= Ginde Beret =

Administrative division of Ethiopia

Gindabarat (formerly known as: Kuttaayee-Liiban) is one of the woredas in the Oromia Region of Ethiopia. The district is marginal within the central-highlands of Ethiopia, being isolated geographically by lowland gorges and rivers which physically separate it from all but one neighboring district (Abuna Gindabarat), due to a poor road network. Part of the West Shewa Zone, Gindabarat is bordered on the south by Jeldu, on the southwest by Ambo, on the west by the Guder River which separates it from the Horo Guduru Welega Zone, on the north by the Abay River which separates it from the Amhara Region, on the east by the Muger River which separates it from the North Shewa Zone, and on the southeast by Meta Robi. The major town in Gindabarat is Kachise (also called Kachisi). Abuna Gindabarat woreda was separated from Gindabarat.

==Overview ==
This woreda is divided into two agro-ecological zones, locally called badda, or highland (temperate), which comprises 40% of the total area and has an altitude ranging between 1500 and 2604 m above sea level, and badda-dare, or midland (moist subtropical), which comprises 60% and has an altitude between 1000 and 1500 m above sea level. The badda agro-ecological zone is much cooler and receives more rainfall than the badda-dare. The district topography includes plateau, hilly and sometimes steep slopes. It has low rainfall variability with 12.1% coefficient of variation, and receive most rainfall during long rainy season (June to September). The cultivated area covers 40.8% of the woreda (of which 32.7% of the total area is planted in annual crops), while 36.1% is pasture, 1.3% forest, 9% shrubland, 8.8% degraded on non-arable land, 2% is covered by bodies of water, and all other categories of land makes up the remaining 2%. Major crops (cereal and pulse) in order of total production includes: Teff, maize, sorghum, wheat, faba bean, barley and field peas. In 1999, 55 km of gravel road were built in Gindabarat by students, farmers and civil servants from the area.

== Demographics ==
The 2007 national census reported a total population for this woreda of 104,595, of whom 52,726 were men and 51,869 were women; 11,082 or 10.56% of its population were urban dwellers. The majority of the inhabitants were Protestant, with 55.96% of the population reporting they observed this belief, while 34.12% of the population said they practised Ethiopian Orthodox Christianity, and 9.18% practiced traditional religions.

Based on figures published by the Central Statistical Agency in 2005, this woreda has an estimated total population of 204,413, of whom 105,369 are men and 99,044 are women; 7,805 or 3.82% of its population are urban dwellers, which is less than the Zone average of 12.3%. With an estimated area of 2,417.82 square kilometers, Gindabarat has an estimated population density of 84.5 people per square kilometer, which is less than the Zone average of 152.8.
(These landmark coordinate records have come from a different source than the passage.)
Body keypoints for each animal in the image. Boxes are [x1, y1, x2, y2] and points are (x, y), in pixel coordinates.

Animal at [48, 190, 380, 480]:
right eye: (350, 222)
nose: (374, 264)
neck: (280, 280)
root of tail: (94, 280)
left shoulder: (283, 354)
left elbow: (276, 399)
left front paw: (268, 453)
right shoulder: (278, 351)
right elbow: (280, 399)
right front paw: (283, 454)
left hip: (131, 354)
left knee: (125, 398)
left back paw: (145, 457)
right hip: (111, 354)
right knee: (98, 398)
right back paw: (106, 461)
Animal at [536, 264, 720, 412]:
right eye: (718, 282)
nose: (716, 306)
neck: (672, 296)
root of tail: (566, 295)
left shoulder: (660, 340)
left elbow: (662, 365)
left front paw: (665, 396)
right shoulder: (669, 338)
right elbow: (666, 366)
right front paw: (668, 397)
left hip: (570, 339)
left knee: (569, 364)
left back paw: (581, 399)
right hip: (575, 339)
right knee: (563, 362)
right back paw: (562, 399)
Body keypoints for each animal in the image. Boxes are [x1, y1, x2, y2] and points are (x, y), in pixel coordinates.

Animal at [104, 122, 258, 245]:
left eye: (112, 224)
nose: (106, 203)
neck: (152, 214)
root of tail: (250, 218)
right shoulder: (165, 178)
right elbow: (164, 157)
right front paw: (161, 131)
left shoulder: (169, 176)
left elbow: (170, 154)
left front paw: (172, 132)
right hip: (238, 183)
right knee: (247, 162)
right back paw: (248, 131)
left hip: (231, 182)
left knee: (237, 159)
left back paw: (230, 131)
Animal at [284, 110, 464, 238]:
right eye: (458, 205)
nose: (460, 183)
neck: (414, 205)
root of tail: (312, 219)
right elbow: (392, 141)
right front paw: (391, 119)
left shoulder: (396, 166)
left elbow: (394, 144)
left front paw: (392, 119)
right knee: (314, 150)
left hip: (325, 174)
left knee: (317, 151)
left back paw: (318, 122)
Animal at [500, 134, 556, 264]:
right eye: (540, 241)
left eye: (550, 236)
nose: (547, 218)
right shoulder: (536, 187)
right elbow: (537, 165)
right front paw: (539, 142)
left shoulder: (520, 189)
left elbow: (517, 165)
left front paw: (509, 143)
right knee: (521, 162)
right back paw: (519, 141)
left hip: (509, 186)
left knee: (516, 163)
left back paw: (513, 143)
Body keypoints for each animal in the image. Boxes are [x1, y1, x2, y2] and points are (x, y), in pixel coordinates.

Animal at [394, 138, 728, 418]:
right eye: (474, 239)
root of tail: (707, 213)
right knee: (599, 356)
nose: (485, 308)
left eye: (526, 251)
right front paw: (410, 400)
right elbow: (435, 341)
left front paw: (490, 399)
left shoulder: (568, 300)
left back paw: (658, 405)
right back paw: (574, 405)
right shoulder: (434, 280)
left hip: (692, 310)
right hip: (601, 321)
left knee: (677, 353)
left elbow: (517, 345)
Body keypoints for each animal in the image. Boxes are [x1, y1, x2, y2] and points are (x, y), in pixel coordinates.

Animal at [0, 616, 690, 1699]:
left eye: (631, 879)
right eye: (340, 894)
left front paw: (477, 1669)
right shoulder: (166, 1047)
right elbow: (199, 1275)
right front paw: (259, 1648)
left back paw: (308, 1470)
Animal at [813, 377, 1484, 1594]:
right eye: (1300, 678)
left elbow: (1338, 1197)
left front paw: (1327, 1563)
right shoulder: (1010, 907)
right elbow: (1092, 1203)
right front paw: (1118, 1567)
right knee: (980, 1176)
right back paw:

The 1994 national census reported a total population for this woreda of 147,437, of whom 71,799 were men and 75,638 women; 4,363 or 2.96% of its population were urban dwellers at the time. The two largest ethnic groups reported in Gindabarat were the Oromo (97.28%), and the Amhara (2.1%); all other ethnic groups made up 0.71% of the population. The Oromo language was spoken as a first language by 98.36%, and 1.58% spoke Amharic; the remaining 0.06% spoke all other primary languages reported. The majority of the inhabitants professed Ethiopian Orthodox Christianity, with 53.3% of the population reporting they practiced that belief, while 24.58% practiced traditional beliefs, and 21.44% of the population said they were Protestant.